УПРАЖНЕНИЕ → Напишите продолжение приведённого ниже текста об игре, в которой ребёнок инсценирует уход и возвращение матери, начиная сразу после его последнего предложения.

ТЕКСТ →
★ ★ ★ ★ ★
Смысл игры был очевиден. Она была связана с выдающимся культурным достижением ребёнка – отказом от удовлетворения инстинкта, – благодаря которому он мог спокойно отпускать маму. Он, так сказать, примирялся с этим, инсценируя исчезновение и возвращение с помощью предметов, которые были у него под рукой. Разумеется, для эмоциональной ценности этой игры не имеет значения, сам ли ребёнок её придумал или позаимствовал у кого-то. Наш интерес сосредоточен на другом моменте. Расставание с матерью не могло быть приятным для ребёнка и не могло быть для него чем-то безразличным. Как же тогда согласуется с принципом удовольствия то, что он повторяет это болезненное переживание в игре? Возможно, ответ заключается в том, что расставание должно быть необходимой прелюдией к радостному возвращению, и в этом последнем и заключается истинная цель игры. Однако есть мнение, что первый акт, уход, сам по себе разыгрывался как игра и гораздо чаще, чем вся пьеса с её радостным финалом.
★ ★ ★ ★ ★
РАЗДЕЛ ДАННЫХ →
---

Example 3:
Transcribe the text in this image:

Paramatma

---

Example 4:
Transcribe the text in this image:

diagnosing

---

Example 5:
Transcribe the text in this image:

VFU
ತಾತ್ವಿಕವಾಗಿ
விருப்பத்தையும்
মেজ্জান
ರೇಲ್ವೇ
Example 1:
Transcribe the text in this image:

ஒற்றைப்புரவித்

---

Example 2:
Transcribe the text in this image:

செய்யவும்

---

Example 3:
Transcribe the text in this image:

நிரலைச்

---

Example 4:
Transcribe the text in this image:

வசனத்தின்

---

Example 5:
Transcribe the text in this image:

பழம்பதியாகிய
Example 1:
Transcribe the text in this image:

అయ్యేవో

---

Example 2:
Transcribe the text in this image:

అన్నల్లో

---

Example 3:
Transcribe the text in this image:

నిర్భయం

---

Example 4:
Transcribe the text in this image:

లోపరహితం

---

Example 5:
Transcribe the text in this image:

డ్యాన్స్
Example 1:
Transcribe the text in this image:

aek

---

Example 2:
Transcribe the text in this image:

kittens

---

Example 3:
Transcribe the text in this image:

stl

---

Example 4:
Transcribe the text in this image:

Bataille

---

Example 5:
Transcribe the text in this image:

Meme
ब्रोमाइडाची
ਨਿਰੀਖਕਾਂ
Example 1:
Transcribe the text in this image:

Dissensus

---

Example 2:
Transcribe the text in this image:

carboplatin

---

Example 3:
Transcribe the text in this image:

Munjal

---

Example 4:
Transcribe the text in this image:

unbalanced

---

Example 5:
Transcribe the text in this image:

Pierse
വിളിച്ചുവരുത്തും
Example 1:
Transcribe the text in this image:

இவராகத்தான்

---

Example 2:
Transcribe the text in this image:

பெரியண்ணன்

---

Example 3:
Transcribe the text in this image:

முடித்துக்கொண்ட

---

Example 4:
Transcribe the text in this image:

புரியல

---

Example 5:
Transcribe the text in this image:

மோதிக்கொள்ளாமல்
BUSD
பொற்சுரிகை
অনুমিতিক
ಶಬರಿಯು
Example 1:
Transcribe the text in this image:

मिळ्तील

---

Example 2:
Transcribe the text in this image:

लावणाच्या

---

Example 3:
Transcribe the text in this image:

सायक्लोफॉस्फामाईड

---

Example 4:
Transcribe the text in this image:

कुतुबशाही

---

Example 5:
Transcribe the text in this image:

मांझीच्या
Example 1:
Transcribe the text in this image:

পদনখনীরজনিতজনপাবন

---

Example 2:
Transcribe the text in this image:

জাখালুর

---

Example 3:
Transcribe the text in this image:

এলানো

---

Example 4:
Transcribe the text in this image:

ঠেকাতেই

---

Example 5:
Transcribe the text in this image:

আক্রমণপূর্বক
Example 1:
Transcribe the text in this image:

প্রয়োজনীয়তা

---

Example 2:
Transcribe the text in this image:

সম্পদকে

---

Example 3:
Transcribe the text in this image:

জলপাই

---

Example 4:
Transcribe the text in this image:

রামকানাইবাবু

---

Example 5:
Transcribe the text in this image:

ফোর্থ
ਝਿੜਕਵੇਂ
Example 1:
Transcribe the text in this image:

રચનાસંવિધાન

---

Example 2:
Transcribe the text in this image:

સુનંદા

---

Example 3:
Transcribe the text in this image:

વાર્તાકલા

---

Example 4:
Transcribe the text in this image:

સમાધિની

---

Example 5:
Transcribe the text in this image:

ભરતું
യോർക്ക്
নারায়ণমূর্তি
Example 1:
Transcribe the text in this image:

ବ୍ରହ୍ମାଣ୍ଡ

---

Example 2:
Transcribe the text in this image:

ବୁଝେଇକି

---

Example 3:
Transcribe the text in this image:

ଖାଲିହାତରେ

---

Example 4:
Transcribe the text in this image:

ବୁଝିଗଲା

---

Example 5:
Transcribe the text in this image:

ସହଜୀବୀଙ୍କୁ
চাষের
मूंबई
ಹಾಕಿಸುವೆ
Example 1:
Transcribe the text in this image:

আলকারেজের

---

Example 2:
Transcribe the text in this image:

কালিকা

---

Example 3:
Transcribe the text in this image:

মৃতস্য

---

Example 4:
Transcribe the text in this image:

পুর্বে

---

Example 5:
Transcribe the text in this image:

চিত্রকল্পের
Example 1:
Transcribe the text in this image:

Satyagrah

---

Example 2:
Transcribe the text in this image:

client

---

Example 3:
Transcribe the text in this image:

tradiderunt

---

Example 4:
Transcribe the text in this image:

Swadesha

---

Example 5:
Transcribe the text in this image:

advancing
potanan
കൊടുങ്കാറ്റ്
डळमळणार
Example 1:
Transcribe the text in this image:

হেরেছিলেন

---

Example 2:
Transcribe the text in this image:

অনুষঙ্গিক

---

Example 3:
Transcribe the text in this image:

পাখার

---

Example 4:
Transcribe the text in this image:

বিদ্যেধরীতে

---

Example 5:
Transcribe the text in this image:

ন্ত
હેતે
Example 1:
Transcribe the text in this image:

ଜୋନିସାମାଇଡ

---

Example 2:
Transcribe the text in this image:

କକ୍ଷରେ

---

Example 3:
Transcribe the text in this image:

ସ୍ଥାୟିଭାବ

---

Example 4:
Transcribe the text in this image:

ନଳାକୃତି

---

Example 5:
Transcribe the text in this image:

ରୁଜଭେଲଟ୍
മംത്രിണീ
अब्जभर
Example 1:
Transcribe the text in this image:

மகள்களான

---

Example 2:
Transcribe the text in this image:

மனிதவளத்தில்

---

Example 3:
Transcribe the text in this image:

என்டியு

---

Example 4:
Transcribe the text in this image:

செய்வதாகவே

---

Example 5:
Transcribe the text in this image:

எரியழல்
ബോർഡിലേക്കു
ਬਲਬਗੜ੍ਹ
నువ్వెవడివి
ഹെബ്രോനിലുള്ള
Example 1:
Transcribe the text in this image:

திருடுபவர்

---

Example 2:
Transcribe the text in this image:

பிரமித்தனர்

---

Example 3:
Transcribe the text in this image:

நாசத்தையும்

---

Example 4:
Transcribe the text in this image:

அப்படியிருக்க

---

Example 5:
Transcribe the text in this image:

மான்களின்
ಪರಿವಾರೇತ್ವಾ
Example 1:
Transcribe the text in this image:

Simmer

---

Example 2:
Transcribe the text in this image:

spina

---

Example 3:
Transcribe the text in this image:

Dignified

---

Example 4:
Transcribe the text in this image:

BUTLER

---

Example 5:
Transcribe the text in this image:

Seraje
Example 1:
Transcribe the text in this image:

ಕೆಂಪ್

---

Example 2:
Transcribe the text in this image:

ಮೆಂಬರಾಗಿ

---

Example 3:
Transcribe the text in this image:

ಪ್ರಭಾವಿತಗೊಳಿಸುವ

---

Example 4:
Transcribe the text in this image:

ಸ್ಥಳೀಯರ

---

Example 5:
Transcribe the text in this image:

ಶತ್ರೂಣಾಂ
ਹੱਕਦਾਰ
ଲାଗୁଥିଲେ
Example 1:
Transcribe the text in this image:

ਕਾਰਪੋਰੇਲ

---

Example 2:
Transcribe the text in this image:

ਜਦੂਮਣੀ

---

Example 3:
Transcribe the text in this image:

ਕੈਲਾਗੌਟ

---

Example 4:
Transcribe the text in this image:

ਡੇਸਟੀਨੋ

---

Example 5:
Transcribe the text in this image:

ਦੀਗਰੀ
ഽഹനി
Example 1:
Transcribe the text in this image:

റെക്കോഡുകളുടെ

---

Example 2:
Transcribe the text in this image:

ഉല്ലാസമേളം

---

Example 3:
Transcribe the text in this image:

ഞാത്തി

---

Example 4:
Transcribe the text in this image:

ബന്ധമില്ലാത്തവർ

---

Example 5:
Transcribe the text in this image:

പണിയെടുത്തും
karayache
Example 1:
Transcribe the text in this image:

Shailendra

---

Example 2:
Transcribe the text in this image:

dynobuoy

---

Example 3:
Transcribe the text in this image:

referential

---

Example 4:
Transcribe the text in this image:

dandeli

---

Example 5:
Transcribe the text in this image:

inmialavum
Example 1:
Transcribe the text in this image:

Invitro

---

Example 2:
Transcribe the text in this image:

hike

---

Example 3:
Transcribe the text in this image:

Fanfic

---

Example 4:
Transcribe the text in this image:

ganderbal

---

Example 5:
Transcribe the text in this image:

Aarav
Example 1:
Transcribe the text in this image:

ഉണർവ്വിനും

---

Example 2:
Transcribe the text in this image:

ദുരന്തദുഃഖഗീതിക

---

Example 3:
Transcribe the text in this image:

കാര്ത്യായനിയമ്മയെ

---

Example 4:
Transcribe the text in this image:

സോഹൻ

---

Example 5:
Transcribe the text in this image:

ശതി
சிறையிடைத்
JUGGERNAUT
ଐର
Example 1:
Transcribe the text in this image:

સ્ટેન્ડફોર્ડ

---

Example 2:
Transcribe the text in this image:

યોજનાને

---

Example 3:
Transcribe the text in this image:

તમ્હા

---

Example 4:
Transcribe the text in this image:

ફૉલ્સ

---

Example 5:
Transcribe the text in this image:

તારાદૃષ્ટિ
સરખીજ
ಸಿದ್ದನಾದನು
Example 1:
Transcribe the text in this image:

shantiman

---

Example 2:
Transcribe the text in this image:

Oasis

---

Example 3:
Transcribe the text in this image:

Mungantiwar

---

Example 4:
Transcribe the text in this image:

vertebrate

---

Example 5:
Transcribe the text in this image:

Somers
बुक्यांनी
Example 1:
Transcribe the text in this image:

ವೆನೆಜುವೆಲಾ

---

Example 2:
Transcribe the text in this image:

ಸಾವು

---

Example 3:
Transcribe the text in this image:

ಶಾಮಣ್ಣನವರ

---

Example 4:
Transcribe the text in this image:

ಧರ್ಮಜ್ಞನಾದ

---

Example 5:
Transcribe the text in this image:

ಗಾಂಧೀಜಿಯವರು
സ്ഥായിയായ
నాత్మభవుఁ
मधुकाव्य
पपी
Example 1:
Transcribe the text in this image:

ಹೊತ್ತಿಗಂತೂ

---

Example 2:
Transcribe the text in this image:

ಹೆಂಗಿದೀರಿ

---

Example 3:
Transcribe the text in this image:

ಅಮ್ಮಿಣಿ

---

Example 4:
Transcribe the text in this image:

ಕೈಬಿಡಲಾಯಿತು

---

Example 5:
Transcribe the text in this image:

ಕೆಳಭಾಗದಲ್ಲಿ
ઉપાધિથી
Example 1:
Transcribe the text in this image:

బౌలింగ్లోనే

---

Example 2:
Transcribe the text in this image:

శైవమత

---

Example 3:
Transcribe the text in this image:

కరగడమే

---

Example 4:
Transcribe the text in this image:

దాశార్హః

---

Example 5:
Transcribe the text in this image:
★ ★ ★ ★ ★
ОТВЕТ →
Анализ одного такого случая не даёт однозначного ответа: при беспристрастном рассмотрении создаётся впечатление, что ребёнок превратил пережитое в игру по другой причине. Сначала он был пассивен, пережитое его захватило, но теперь он принимает в этом активное участие, повторяя пережитое как игру, несмотря на то, что оно ему неприятно. Это усилие может быть связано с желанием взять ситуацию под контроль (инстинкт «власти»), который не зависит от того, было ли воспоминание приятным или нет. Но можно предложить и другую интерпретацию. Отбрасывание предмета, чтобы он исчез, может быть удовлетворением подавленного в реальной жизни импульса мести, направленного против матери за то, что она ушла, и тогда оно будет иметь вызывающий смысл: «Да, можешь идти, ты мне не нужна, я сам тебя прогоняю». Тот же ребёнок через год после моих наблюдений бросал на пол игрушку, которая ему не нравилась, и говорил: «Иди на войну!» Ему сказали, что его отсутствующий отец на войне, и он совсем по нему не скучал, ясно давая понять, что не хочет, чтобы его беспокоили, когда он в полном распоряжении матери.5[1] Известно, что и другие дети могут давать выход подобным враждебным чувствам, выбрасывая предметы вместо людей.6[2] Таким образом, остаётся открытым вопрос о том, может ли стремление проработать в психике то, что произвело на нас глубокое впечатление, и полностью подчинить его себе, выражаться само по себе, независимо от принципа удовольствия. Однако в рассматриваемом здесь случае ребёнок мог воспроизвести неприятное впечатление в игре только потому, что с этим повторением было связано получение удовольствия другого рода, но более непосредственного.